Jun 14, 2016 | By Benedict

scope for design, a German 3D printing company, is giving online and high street retailers an easy way into 3D printing commerce through its 3D printed sunglasses app and other software solutions. Retailers can either add the software to their website or set up a shop floor design station.

These days, you can find sunglasses in a number of places: opticians, market stalls, and even supermarkets. But just how often do you set your eyes upon a perfect pair—those special shades with just the right style and attitude? For many people, that idyllic eyewear remains elusive, constantly evading the seemingly endless racks of wayfarers, aviators, and John Lennons. That’s why scope for design, a German provider of 3D printing services, has created a special 3D printed sunglasses tool which gives those unlucky shoppers a chance to design their ideal specs. The simple, browser-based app enables users to customize virtually every element of the 3D printed shades, from style, to arm length, to lens color.

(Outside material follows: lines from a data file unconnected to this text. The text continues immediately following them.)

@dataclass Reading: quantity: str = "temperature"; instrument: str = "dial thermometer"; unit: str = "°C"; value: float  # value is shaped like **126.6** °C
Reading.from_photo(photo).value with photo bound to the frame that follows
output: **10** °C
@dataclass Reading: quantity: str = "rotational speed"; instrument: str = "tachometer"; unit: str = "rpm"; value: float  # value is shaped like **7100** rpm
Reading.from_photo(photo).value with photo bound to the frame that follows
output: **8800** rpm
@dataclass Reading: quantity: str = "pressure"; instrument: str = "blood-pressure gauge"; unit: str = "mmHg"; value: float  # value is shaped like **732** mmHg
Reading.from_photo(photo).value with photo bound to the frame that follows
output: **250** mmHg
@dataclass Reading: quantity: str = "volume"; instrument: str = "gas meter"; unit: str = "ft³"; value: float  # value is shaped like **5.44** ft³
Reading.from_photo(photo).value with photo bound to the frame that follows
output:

Interestingly though, scope for design isn’t really a sunglasses shop (although it has set one up). Despite offering a file-to-product 3D printing service, even for one-off items, scope for design has created its 3D printed sunglasses tool to give ordinary retailers a chance to sell 3D printed products. Owners of shops and webstores, no matter how big or how small, can use scope for design to set up a new 3D printed product system on their shop floor (using a PC or tablet) or website, selling virtually any 3D printed product. scope for design has already created tools for 3D printed sunglasses, 3D printed jewelry, and 3D printed smartphone cases, but can also create tailored solutions for other products. This flexibility could potentially allow many kinds of retailers to jump on the 3D printing bandwagon and reap the rewards of the technology: customization, small production runs, and fewer middlemen.

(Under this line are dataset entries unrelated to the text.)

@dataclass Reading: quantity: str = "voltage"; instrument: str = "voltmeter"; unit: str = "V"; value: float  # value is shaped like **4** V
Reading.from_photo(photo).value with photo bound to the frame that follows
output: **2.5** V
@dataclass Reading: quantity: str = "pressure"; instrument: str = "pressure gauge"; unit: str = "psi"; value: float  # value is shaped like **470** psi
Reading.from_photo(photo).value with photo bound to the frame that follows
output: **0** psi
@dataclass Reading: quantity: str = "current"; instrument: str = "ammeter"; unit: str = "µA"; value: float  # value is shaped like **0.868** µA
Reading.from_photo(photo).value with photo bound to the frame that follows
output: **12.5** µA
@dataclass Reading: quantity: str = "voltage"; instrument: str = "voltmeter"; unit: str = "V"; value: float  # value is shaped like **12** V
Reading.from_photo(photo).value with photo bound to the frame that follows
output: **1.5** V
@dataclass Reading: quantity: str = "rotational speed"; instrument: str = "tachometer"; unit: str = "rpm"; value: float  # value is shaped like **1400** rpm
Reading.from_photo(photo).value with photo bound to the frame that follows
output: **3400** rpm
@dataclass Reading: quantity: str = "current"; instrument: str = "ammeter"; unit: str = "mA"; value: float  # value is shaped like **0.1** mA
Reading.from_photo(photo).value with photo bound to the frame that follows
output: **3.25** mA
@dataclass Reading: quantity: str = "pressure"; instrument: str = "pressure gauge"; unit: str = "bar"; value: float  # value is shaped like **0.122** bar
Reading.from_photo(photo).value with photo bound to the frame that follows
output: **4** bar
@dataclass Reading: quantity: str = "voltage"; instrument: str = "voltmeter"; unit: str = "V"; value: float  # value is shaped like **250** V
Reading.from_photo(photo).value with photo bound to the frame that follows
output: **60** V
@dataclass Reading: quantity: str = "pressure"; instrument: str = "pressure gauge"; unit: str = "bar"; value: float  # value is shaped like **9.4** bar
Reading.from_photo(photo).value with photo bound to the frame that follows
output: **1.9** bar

The integrated scope for design system sounds like a clever one, but is it the best solution for small or medium-sized shops looking for a way into 3D printing? Frankly, there’s no clear answer; the company doesn’t list fixed prices for the implementation of its 3D design tools, and no two businesses are exactly the same, economically or otherwise. We can, however, imagine that such a setup would benefit retailers with no particular 3D design expertise and who aren’t expecting to sell astronomical numbers of 3D printed products. Since scope for design is able to remotely 3D print each product and deliver it either to the partner store or directly to the customer, the shop owner wouldn’t be required to invest in a 3D printer. That, of course, could be a good thing for retailers with limited amounts of spare cash to throw around. Furthermore, the software uses uses an “automated pricing system to calculate production costs and each party's profit margin”, so retailers could easily know whether the system is actually benefitting them.

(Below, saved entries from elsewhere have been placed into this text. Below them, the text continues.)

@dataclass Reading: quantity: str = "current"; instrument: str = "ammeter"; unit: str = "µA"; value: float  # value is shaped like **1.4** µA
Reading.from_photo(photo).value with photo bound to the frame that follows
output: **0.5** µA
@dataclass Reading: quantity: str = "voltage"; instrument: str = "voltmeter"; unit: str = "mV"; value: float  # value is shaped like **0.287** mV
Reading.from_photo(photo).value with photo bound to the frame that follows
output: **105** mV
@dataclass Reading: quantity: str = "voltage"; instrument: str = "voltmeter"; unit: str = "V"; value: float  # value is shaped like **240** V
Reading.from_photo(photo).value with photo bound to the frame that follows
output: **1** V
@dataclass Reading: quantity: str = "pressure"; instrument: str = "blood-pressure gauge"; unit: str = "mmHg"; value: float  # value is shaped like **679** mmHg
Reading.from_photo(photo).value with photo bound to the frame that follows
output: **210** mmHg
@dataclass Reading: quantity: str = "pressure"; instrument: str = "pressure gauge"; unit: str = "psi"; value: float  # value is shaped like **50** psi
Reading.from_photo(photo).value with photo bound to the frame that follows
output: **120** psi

But what of the case against such a business model? Working with an expert like scope for design certainly eliminates a few negative factors, such as costly 3D printer maintenance and software bug-fixing, but—with this particular setup—the German company would still act as a middleman, taking a cut of every sale. For companies with the resources and know-how to purchase and operate their own 3D printing equipment, an independent system could provide bigger turnover in the long-term. That being said, scope for design does offer a broad range of services catering to various business needs, including bespoke 3D printing software solutions designed for independent use.

In truth, scope for design’s 3D printed sunglasses business model is a bit like having a miniature iMaterialise or Shapeways within your shop: customers buy the product from you, but receive it from a third party, which takes a share of the profits. This could be the future of 3D printing in retail, or it could be a stepping stone to an entirely different future in which all shops have their own 3D printers. Either way, we like the idea of our own customized 3D printed sunglasses, and would love to see more 3D printing design stations on shop floors. Let's see what happens.